## [Exercise brief]
Images should not appear in the copy, yet every line of the listing below must be printed exactly.

## [Provided information]
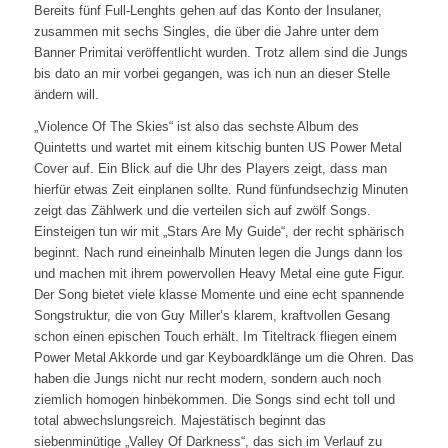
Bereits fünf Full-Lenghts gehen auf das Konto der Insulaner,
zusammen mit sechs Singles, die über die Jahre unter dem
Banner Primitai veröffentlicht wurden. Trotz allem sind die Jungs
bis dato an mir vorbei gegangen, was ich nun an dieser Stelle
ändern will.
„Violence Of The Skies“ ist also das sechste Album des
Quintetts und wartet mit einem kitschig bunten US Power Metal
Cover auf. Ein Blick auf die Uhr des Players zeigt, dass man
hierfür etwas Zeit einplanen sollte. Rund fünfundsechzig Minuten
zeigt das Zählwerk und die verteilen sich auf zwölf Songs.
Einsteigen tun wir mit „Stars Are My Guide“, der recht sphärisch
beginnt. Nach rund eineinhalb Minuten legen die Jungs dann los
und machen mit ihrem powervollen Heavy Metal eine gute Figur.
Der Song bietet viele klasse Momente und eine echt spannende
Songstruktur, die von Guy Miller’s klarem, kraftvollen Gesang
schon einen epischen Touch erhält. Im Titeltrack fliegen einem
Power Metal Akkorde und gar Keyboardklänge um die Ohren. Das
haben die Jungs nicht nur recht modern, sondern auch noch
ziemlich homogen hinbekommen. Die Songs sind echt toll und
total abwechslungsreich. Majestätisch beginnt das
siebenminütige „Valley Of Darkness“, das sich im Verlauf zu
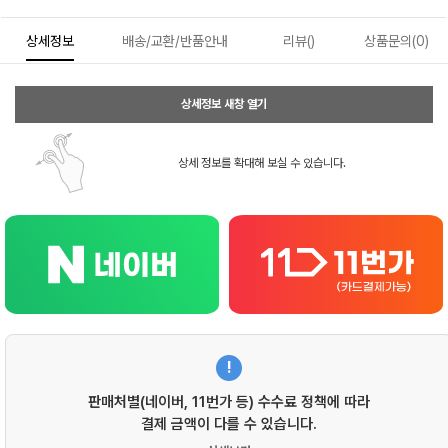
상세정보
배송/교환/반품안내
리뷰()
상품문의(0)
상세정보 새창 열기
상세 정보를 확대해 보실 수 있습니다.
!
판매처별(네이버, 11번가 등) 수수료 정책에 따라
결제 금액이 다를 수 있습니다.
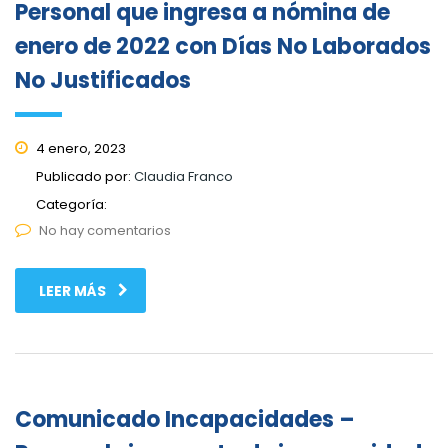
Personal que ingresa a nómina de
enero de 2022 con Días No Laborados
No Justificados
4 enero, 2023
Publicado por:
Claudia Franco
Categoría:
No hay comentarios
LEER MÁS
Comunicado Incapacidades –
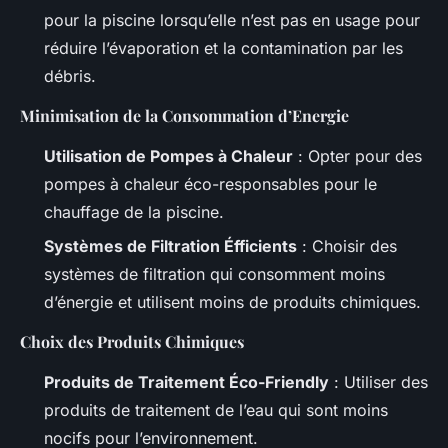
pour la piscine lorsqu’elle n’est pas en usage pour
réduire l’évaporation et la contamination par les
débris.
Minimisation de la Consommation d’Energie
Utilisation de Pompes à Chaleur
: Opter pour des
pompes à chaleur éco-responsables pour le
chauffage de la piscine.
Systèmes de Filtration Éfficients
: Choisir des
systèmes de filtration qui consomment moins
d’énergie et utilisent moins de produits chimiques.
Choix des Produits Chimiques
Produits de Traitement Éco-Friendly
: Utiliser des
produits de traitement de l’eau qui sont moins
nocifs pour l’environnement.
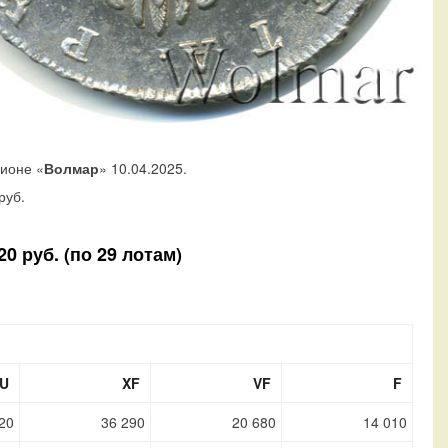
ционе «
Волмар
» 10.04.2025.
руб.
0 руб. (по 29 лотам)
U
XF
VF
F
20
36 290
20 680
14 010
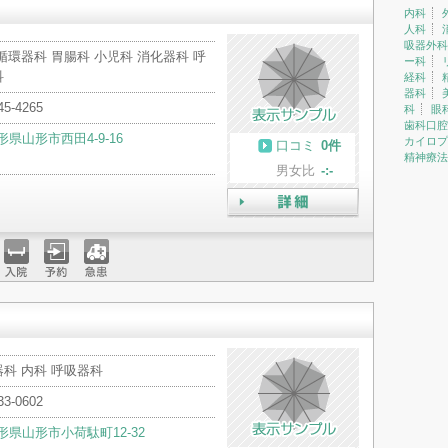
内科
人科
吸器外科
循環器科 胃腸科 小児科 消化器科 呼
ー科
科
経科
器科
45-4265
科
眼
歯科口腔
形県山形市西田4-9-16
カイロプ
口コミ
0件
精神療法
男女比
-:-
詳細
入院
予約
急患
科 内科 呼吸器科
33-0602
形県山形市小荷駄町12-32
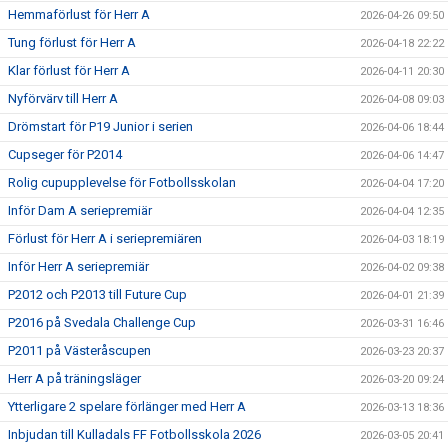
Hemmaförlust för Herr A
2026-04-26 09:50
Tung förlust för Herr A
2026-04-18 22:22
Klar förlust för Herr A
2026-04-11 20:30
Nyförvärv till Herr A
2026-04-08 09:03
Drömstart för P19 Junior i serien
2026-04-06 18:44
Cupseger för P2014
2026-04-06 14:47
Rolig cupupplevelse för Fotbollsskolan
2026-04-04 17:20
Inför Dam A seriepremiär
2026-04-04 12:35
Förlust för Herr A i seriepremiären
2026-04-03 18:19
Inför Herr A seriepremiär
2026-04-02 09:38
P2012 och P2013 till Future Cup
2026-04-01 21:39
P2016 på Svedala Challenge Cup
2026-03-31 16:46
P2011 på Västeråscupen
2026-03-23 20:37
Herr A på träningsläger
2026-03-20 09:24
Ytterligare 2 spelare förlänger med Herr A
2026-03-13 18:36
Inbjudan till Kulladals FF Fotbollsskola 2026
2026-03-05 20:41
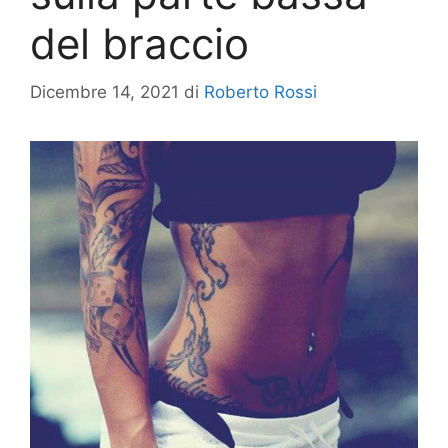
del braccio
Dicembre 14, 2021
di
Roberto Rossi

## [Solution for this task]
Bereits fünf Full-Lenghts gehen auf das Konto der Insulaner,
zusammen mit sechs Singles, die über die Jahre unter dem
Banner Primitai veröffentlicht wurden. Trotz allem sind die Jungs
bis dato an mir vorbei gegangen, was ich nun an dieser Stelle
ändern will.
„Violence Of The Skies“ ist also das sechste Album des
Quintetts und wartet mit einem kitschig bunten US Power Metal
Cover auf. Ein Blick auf die Uhr des Players zeigt, dass man
hierfür etwas Zeit einplanen sollte. Rund fünfundsechzig Minuten
zeigt das Zählwerk und die verteilen sich auf zwölf Songs.
Einsteigen tun wir mit „Stars Are My Guide“, der recht sphärisch
beginnt. Nach rund eineinhalb Minuten legen die Jungs dann los
und machen mit ihrem powervollen Heavy Metal eine gute Figur.
Der Song bietet viele klasse Momente und eine echt spannende
Songstruktur, die von Guy Miller’s klarem, kraftvollen Gesang
schon einen epischen Touch erhält. Im Titeltrack fliegen einem
Power Metal Akkorde und gar Keyboardklänge um die Ohren. Das
haben die Jungs nicht nur recht modern, sondern auch noch
ziemlich homogen hinbekommen. Die Songs sind echt toll und
total abwechslungsreich. Majestätisch beginnt das
siebenminütige „Valley Of Darkness“, das sich im Verlauf zu
상세정보
배송/교환/반품안내
리뷰()
상품문의(0)
상세정보 새창 열기
상세 정보를 확대해 보실 수 있습니다.
!
판매처별(네이버, 11번가 등) 수수료 정책에 따라
결제 금액이 다를 수 있습니다.
Personal que ingresa a nómina de
enero de 2022 con Días No Laborados
No Justificados
4 enero, 2023
Publicado por:
Claudia Franco
Categoría:
No hay comentarios
LEER MÁS
Comunicado Incapacidades –
pour la piscine lorsqu’elle n’est pas en usage pour
réduire l’évaporation et la contamination par les
débris.
Minimisation de la Consommation d’Energie
Utilisation de Pompes à Chaleur
: Opter pour des
pompes à chaleur éco-responsables pour le
chauffage de la piscine.
Systèmes de Filtration Éfficients
: Choisir des
systèmes de filtration qui consomment moins
d’énergie et utilisent moins de produits chimiques.
Choix des Produits Chimiques
Produits de Traitement Éco-Friendly
: Utiliser des
produits de traitement de l’eau qui sont moins
nocifs pour l’environnement.
ционе «
Волмар
» 10.04.2025.
руб.
0 руб. (по 29 лотам)
U
XF
VF
F
20
36 290
20 680
14 010
内科
人科
吸器外科
循環器科 胃腸科 小児科 消化器科 呼
ー科
科
経科
器科
45-4265
科
眼
歯科口腔
形県山形市西田4-9-16
カイロプ
口コミ
0件
精神療法
男女比
-:-
詳細
入院
予約
急患
科 内科 呼吸器科
33-0602
形県山形市小荷駄町12-32
Hemmaförlust för Herr A
2026-04-26 09:50
Tung förlust för Herr A
2026-04-18 22:22
Klar förlust för Herr A
2026-04-11 20:30
Nyförvärv till Herr A
2026-04-08 09:03
Drömstart för P19 Junior i serien
2026-04-06 18:44
Cupseger för P2014
2026-04-06 14:47
Rolig cupupplevelse för Fotbollsskolan
2026-04-04 17:20
Inför Dam A seriepremiär
2026-04-04 12:35
Förlust för Herr A i seriepremiären
2026-04-03 18:19
Inför Herr A seriepremiär
2026-04-02 09:38
P2012 och P2013 till Future Cup
2026-04-01 21:39
P2016 på Svedala Challenge Cup
2026-03-31 16:46
P2011 på Västeråscupen
2026-03-23 20:37
Herr A på träningsläger
2026-03-20 09:24
Ytterligare 2 spelare förlänger med Herr A
2026-03-13 18:36
Inbjudan till Kulladals FF Fotbollsskola 2026
2026-03-05 20:41
del braccio
Dicembre 14, 2021
di
Roberto Rossi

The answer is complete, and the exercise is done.